Deine Aufgabe
Beantworte diese Fragen zum Textausschnitt:
(a) Wie heißt der schwedische Torhüter, der zitiert wird?
(b) Welcher Spieler fälschte den Ball bei Forsbergs Siegtreffer ab, und für welchen Verein spielt er?
(c) In welcher Minute fiel Forsbergs Siegtreffer?

Textausschnitt

● ● ● ● ●


    „Ich fühle mich fantastisch, wir wussten, dass es hart wird, wir wussten aber auch, dass wir es schaffen können“, sagte der schwedische Torhüter Robin Olsen, der beim 1:2 durch den Last-minute-Freistoß von Toni Kroos im zweiten Vorrundenspiel gegen Deutschland unglücklich ausgesehen hatte, diesmal aber den Sieg festhielt. Auch Forsberg machte sich in St. Petersburg noch mal um den Erfolg verdient, als er einen Kopfball des eingewechselten Schalkers Breel Embolo vor der Torlinie wegschlug (80.).

    Forsberg, nach dem Rücktritt von Zlatan Ibrahimovic die offensive Säule der Nationalmannschaft, hatte bei seinem Siegtreffer Glück (66.). Torhüter Yann Sommer von Borussia Mönchengladbach war ohne Chance, weil Manuel Akanji von Borussia Dortmund den Ball unhaltbar abfälschte. Es sprach für die Schweden, dass sie nach dem ersten Jubel fast geschlossen zum Unglücksraben gingen, um ihn zu trösten.

● ● ● ● ●

[Gespeicherte Daten]
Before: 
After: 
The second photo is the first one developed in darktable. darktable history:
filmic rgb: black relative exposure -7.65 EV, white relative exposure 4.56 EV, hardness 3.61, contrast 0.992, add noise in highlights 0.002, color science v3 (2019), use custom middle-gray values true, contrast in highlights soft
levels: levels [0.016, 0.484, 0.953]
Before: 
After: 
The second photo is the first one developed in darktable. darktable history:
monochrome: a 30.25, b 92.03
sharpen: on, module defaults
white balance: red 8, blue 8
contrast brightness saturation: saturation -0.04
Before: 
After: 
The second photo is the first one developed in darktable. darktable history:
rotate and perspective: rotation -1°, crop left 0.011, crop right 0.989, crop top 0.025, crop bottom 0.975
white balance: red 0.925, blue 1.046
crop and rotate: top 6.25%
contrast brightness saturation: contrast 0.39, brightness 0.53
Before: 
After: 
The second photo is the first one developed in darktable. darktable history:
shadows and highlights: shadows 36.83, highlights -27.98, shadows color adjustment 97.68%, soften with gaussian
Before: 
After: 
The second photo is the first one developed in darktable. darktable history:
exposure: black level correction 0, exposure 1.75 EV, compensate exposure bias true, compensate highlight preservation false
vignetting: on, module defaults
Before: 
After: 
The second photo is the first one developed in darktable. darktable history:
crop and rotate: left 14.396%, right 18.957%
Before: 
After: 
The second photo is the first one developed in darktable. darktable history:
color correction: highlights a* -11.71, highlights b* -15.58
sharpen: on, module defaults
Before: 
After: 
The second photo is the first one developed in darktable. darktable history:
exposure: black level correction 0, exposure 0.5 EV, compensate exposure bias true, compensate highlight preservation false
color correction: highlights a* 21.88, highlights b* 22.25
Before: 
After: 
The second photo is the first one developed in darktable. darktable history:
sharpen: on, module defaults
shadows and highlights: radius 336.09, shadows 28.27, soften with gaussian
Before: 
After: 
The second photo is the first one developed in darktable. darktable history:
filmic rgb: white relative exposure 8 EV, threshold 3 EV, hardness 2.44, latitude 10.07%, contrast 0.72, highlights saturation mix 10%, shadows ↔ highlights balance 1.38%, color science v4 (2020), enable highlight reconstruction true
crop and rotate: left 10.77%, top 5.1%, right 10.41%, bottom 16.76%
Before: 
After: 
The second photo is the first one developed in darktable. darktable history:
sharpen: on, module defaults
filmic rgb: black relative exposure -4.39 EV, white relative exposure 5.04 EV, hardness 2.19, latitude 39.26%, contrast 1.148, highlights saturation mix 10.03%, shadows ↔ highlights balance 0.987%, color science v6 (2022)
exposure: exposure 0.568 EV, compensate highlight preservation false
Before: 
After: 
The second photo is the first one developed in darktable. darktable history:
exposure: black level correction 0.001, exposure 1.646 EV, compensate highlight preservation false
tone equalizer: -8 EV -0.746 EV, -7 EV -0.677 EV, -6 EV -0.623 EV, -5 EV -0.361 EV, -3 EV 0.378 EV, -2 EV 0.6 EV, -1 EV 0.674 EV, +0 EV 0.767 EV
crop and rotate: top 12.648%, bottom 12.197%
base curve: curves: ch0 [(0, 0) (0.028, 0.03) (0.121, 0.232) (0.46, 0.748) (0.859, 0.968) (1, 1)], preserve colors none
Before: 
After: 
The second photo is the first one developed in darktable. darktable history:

● ● ● ● ●

Antwort
(a) Robin Olsen
(b) Manuel Akanji von Borussia Dortmund
(c) In der 66. Minute